Closed Chitti21 closed 3 years ago
The higher the parallelism of devices, the less the impact of bflops on speed.
Scaled YOLOv4 utilizes massively parallel devices such as GPUs much more efficiently than EfficientDet. For example, GPU V100 (Volta) has performance: 14 TFLops — 112 TFLops-Tensor-Cores https://images.nvidia.com/content/technologies/volta/pdf/tesla-volta-v100-datasheet-letter-fnl-web.pdf If we test both models on GPU V100 with batch = 1 -hparams = mixed_precision = true And without -tensorrt = FP32 Then:
YOLOv4-CSP (640x640) — 47.5% AP — 70 FPS — 120 BFlops (60 FMA) Based on BFlops, it should be 933 FPS = (112,000 / 120), but in fact we get 70 FPS, i.e. 7.5% GPU used = (70/933)

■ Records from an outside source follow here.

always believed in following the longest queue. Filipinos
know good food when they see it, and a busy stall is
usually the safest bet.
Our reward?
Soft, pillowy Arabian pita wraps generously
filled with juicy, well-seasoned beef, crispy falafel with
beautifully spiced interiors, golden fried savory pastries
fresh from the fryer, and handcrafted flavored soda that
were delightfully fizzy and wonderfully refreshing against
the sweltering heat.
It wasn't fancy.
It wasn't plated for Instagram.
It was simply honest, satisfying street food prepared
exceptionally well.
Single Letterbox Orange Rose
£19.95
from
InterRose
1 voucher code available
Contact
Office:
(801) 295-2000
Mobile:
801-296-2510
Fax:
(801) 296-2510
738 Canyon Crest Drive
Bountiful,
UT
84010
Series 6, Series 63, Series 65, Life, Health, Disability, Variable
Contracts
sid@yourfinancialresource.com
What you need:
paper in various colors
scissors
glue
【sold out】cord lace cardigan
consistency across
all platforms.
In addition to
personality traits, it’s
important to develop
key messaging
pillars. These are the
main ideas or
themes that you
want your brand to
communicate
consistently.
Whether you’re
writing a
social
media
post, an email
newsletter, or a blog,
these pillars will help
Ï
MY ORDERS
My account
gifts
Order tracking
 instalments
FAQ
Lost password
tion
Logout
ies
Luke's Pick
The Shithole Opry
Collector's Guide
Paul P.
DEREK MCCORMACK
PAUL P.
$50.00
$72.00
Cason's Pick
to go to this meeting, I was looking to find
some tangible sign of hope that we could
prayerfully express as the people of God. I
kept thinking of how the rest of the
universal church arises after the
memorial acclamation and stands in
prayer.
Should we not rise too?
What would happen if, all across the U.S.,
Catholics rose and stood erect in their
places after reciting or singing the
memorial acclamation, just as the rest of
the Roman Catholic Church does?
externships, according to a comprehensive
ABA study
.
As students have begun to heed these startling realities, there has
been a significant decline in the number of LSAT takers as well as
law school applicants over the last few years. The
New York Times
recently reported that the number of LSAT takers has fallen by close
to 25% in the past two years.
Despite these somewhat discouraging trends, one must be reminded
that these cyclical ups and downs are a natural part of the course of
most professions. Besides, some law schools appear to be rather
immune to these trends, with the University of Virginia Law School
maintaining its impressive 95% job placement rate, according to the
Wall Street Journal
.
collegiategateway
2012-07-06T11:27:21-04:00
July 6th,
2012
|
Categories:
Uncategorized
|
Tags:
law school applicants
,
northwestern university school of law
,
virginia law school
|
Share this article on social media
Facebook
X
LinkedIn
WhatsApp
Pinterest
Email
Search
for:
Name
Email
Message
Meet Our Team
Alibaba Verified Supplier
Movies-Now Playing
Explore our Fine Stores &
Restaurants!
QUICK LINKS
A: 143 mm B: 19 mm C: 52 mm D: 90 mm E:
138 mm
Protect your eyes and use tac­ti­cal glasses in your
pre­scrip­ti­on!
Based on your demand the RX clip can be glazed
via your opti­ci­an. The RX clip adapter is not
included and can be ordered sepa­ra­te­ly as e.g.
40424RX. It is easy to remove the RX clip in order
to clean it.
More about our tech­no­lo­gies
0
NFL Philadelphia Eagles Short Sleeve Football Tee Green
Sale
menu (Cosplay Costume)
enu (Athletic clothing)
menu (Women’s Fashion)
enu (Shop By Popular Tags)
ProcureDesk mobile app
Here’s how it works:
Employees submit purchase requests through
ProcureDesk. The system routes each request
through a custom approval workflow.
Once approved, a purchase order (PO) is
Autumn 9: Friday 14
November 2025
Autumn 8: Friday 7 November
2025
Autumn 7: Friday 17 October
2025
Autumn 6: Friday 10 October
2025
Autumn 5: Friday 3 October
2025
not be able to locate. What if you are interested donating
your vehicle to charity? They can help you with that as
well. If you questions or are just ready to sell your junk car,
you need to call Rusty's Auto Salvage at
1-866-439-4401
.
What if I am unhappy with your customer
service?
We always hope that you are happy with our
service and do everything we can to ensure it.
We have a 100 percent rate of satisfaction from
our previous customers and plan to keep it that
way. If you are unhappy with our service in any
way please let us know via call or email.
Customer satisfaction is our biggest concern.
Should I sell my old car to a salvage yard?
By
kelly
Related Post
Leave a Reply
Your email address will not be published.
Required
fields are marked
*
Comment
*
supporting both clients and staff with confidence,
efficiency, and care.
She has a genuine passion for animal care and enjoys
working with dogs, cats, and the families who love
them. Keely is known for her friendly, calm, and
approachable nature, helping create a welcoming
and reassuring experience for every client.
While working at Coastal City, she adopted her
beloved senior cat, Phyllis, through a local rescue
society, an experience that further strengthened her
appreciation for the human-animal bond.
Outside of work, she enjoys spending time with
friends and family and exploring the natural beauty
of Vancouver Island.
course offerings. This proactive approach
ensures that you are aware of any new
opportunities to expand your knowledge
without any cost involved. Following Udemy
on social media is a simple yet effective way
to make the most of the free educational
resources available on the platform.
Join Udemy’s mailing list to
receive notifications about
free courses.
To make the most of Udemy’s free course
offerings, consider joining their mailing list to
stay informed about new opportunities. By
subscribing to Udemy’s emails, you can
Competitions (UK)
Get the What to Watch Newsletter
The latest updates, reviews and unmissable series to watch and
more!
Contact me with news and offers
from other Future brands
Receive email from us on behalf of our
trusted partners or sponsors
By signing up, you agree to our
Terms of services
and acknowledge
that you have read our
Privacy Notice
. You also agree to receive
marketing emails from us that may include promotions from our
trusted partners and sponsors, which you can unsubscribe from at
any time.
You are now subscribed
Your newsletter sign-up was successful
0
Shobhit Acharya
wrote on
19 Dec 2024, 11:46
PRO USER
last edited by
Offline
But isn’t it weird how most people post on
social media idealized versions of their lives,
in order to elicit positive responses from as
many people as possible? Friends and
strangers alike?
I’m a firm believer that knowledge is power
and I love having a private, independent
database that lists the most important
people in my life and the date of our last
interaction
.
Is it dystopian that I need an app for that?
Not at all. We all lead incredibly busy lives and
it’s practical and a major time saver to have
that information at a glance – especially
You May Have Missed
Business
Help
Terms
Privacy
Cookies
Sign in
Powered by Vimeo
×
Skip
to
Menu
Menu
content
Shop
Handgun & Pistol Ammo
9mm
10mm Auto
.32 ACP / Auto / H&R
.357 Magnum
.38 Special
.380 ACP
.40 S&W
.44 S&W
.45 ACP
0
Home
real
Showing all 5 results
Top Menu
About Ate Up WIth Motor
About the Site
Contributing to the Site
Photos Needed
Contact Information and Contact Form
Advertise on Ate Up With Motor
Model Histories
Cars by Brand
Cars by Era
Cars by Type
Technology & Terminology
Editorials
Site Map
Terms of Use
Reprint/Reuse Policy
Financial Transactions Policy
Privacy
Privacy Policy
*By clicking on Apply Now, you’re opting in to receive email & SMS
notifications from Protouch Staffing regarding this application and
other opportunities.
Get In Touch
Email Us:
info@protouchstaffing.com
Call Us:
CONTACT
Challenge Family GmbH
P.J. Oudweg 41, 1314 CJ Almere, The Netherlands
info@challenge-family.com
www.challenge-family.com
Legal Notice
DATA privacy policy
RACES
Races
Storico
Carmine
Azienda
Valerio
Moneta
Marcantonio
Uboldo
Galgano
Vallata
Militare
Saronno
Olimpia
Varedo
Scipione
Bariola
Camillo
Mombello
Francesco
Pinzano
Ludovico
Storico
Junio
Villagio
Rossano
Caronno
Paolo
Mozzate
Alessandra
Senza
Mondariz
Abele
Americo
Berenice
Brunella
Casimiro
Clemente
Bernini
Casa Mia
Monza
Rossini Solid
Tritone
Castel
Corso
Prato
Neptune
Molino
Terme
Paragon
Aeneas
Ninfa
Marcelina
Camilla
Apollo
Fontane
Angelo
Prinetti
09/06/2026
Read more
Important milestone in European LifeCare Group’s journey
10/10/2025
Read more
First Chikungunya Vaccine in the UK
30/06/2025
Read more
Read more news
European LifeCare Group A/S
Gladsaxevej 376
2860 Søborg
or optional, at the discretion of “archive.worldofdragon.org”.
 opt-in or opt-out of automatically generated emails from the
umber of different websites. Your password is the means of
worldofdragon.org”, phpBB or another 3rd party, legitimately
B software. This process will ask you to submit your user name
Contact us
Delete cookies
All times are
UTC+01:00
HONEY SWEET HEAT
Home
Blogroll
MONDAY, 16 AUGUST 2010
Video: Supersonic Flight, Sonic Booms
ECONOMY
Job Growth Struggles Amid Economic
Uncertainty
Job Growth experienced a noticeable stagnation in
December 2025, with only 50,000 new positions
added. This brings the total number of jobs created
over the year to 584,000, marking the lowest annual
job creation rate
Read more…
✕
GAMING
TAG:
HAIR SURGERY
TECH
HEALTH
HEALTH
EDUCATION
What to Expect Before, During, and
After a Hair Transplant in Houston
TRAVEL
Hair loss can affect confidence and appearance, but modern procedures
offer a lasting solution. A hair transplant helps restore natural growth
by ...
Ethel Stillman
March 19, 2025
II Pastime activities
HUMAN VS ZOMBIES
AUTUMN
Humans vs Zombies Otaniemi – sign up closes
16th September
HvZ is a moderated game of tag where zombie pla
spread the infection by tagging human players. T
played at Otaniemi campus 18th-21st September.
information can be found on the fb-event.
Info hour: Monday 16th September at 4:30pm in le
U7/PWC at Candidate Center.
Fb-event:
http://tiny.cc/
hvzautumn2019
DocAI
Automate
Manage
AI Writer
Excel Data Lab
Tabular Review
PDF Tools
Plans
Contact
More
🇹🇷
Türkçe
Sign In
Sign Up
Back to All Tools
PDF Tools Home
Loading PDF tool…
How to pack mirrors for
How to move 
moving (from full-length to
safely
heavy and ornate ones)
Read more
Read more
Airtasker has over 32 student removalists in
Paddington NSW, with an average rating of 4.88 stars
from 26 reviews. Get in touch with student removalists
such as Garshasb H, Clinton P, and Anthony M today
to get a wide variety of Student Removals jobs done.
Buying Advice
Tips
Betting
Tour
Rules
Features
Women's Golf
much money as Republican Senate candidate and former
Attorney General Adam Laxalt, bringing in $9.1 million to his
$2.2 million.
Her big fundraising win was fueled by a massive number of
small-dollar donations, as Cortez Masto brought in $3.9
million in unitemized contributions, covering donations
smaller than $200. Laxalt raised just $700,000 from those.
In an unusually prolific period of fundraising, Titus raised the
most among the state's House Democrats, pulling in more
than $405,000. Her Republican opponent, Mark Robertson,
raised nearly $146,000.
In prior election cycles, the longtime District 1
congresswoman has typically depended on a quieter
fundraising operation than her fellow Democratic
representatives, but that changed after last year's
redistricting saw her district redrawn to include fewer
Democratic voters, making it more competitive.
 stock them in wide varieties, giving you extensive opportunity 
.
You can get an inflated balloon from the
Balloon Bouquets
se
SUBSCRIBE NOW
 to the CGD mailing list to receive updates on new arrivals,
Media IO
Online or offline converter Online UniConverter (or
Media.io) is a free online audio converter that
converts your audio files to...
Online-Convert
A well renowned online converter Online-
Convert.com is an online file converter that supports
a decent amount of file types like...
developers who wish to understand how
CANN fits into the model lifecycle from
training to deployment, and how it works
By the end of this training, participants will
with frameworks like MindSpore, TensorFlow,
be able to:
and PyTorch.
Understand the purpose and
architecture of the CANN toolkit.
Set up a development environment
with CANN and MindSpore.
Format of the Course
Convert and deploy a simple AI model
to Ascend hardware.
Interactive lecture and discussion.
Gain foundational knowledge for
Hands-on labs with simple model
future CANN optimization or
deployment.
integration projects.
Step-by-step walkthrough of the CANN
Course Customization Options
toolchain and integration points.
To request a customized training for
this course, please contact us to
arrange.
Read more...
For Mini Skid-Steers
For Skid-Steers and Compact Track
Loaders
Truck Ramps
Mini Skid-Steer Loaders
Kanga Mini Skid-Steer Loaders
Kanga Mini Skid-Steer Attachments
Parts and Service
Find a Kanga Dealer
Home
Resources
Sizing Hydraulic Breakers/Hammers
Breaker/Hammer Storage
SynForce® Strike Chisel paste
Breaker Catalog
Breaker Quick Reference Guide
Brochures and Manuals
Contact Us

EfficientDetD3 (896x896) — 47.5% AP — 36 FPS — 50 BFlops (25 FMA) Based on BFlops, it should be 2240 FPS = (112,000 / 50), but in fact we get 36 FPS, i.e. 1.6% GPU used = (36/2240)
Those. efficiency of computing operations on devices with massive parallel computing such as GPUs used in YOLOv4-CSP (7.5 / 1.6) = 4.7x better than the efficiency of operations used in EfficientDetD3. Usually, neural networks are run on the CPU only in research tasks for easier debugging, and the BFlops characteristic is currently only of academic interest. In real-world tasks, real speed and accuracy are important. The real speed of YOLOv4-P6 is 3.7x faster than EfficientDetD7 on GPU V100. Therefore, devices with massive parallelism GPU / NPU / TPU / DSP with much more optimal speed, price and heat dissipation are almost always used
Hi...
Can someone clarify the effect of BFLOPS on the detection speed of the networks?
Yolo v3 has 65.9 BFLOPS Yolo v4 has 128.5 BFLOPS
But still the fps of Yolo v4 is better than Yolo v3.
What makes Yolo v4 better in terms of detection speed?